── SOURCE EXCERPT
EDIT2: I have a suspicion it's because it can't set the "root" cname record it tries to set as it doesn't control that domain:

time="2023-11-13T19:29:23Z" level=debug msg="Skipping record {\n  Action: \"UPSERT\",\n  ResourceRecordSet: {\n    Name: \"cname-foo.com\",\n    ResourceRecords: [{\n        Value: \"\\\"heritage=external-dns,external-dns/owner=default,external-dns/resource=ingress/default/apple-ingress\\\"\"\n      }],\n    TTL: 300,\n    Type: \"TXT\"\n  }\n} because no hosted zone matching record DNS Name was detected"
Jayd603 commented 10 months ago

Same here with 0.14.0 and digital ocean. level=warning msg="Updating existing target" on every single run , once per minute, i had some settings where it said "records already up to date" so I would need to debug further.

my current settings:

yuriipolishchuk commented 10 months ago

I had the same issue after upgrading to v0.13.6 with a single ingress that has a host in a root domain, i.e.

spec:
  rules:
    - host: myrootdomain.tld
    ...

    - host: '*.myrootdomain.tld'
    ...

Fixed by removing a rule for the root domain from ingress

Jayd603 commented 10 months ago

I had the same issue after upgrading to v0.13.6 with a single ingress that has a host in a root domain, i.e.

spec:
  rules:
    - host: myrootdomain.tld
    ...

    - host: '*.myrootdomain.tld'
    ...

Fixed by removing a rule for the root domain from ingress

In my case it still does it even with a single basic service entry. Updates every single time even when not necessary. I have a sub domain like cluster1.do.domain.com defined in a single place and that's it.

hobti01 commented 7 months ago

We see the same issue with 0.14.0 on Route53 with a A record of type Alias with the same name as the domain root.

time="2024-03-05T17:53:18Z" level=info msg="Applying provider record filter for domains: [the.domain.tld.]"
time="2024-03-05T17:53:19Z" level=info msg="Desired change: UPSERT _externaldns.the.domain.tld TXT [Id: /hostedzone/ZXXX]"
time="2024-03-05T17:53:19Z" level=info msg="Desired change: UPSERT the.domain.tld A [Id: /hostedzone/ZXXX]"
time="2024-03-05T17:53:19Z" level=info msg="2 record(s) in zone the.domain.tld. [Id: /hostedzone/ZXXX] were successfully updated"

I manually removed the TXT record and there's no attempt to update (since the ownership is removed). Not a solution, but a workaround to stop the upserts.

time="2024-03-05T17:54:20Z" level=info msg="Applying provider record filter for domains: [the.domain.tld.]"
time="2024-03-05T17:54:20Z" level=info msg="All records are already up to date"

However the other thing we notice is that the "new" TXT record is not being created, only the old one: we have record _externaldns.the.domin.tld but do NOT have _externaldns.cname-the.domain.tld which we would expect do to https://github.com/kubernetes-sigs/external-dns/blob/d2890b0a71c5c991c8c9e56f4108c17b8914cf64/registry/txt.go#L229-L232

fbarrerafalabella commented 7 months ago

is there a solution or an explanation for this? it keeps happening on newer releases

clesquere commented 7 months ago

Same error on my side too, only for a root record, subdomains records are working fine.
────
- GOALS:
[a] In the external-dns issue thread, copy out the passage from "EDIT2: I have" to "to debug further.", swapping "digital ocean" for "Route53".
[b] Name each distinct username that the external-dns issue thread shows as having commented.
The data play no part in what is asked here.
── SUPPLIED ENTRIES
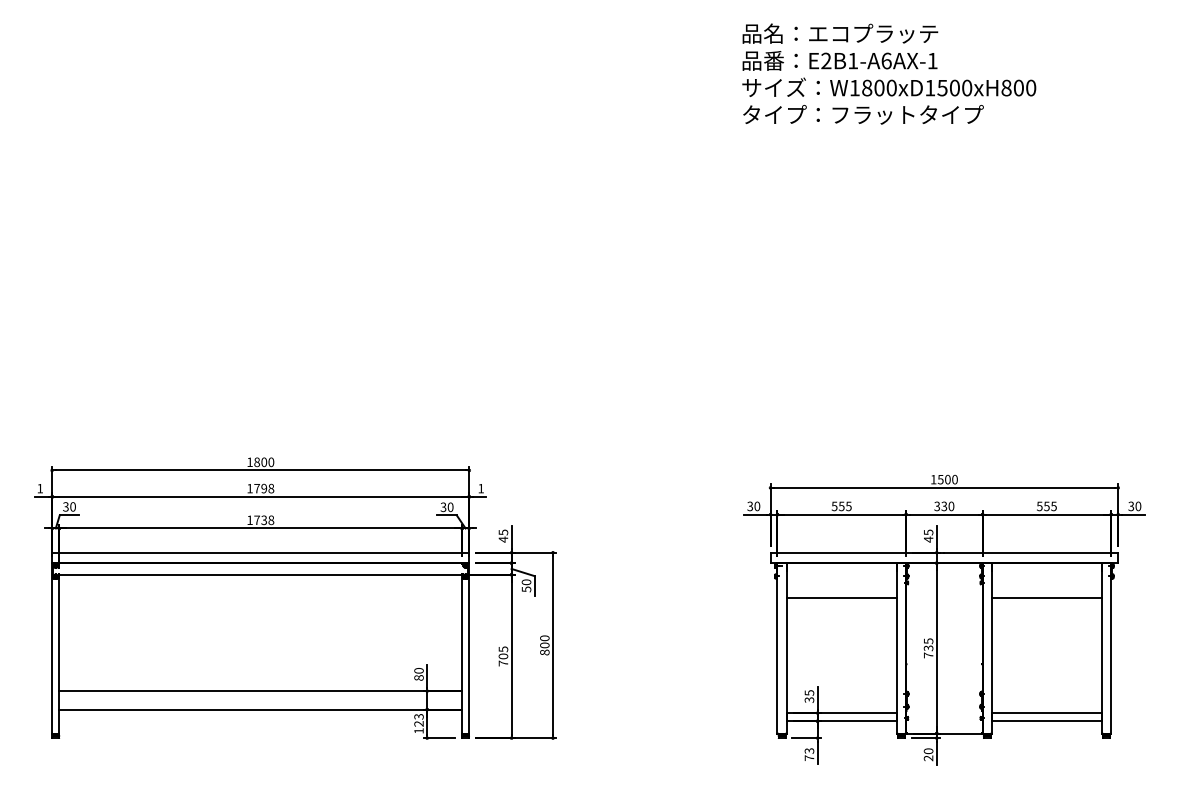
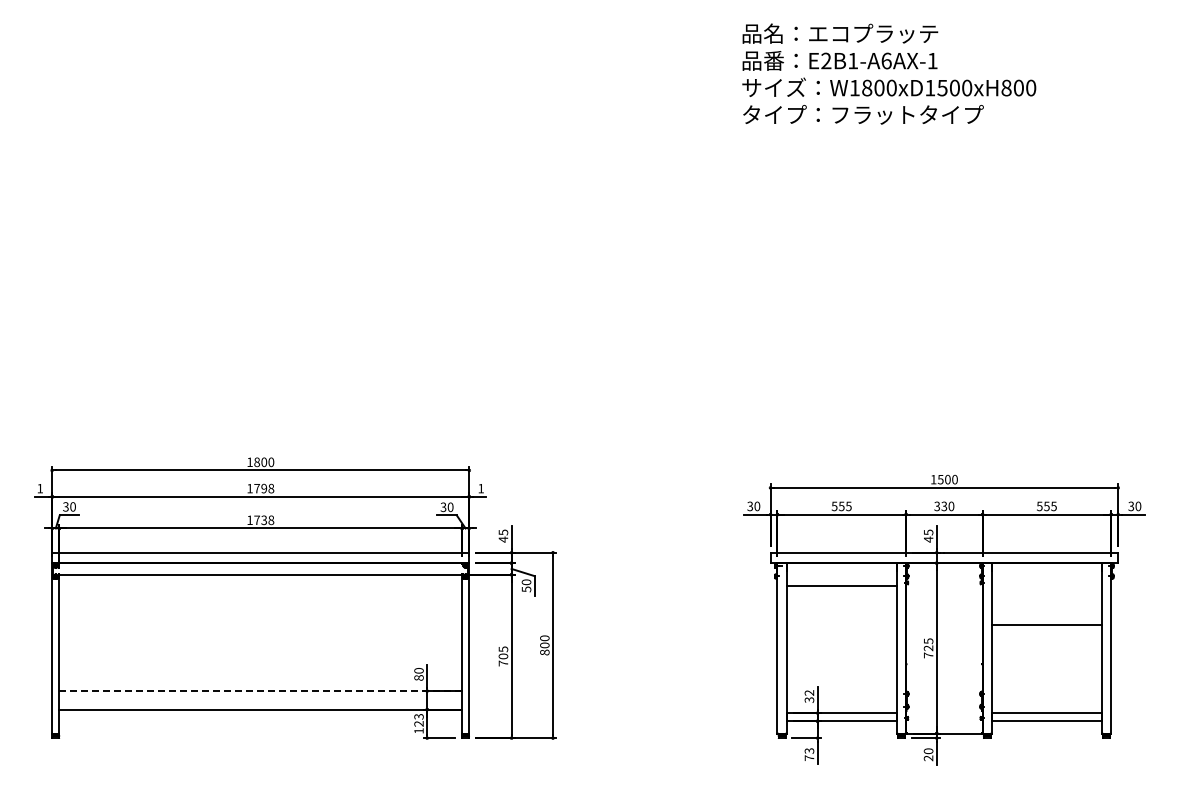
line at (841, 597) position: (841, 597) -> (841, 585)
line at (1046, 597) position: (1046, 597) -> (1046, 624)
text at (928, 648): 735 -> 725
line at (260, 691): solid -> dashed
text at (809, 692): 35 -> 32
────
- THE RESULTS:
[a]
EDIT2: I have a suspicion it's because it can't set the "root" cname record it tries to set as it doesn't control that domain:

time="2023-11-13T19:29:23Z" level=debug msg="Skipping record {\n  Action: \"UPSERT\",\n  ResourceRecordSet: {\n    Name: \"cname-foo.com\",\n    ResourceRecords: [{\n        Value: \"\\\"heritage=external-dns,external-dns/owner=default,external-dns/resource=ingress/default/apple-ingress\\\"\"\n      }],\n    TTL: 300,\n    Type: \"TXT\"\n  }\n} because no hosted zone matching record DNS Name was detected"
Jayd603 commented 10 months ago

Same here with 0.14.0 and Route53. level=warning msg="Updating existing target" on every single run , once per minute, i had some settings where it said "records already up to date" so I would need to debug further.

[b] Jayd603, yuriipolishchuk, hobti01, fbarrerafalabella, clesquere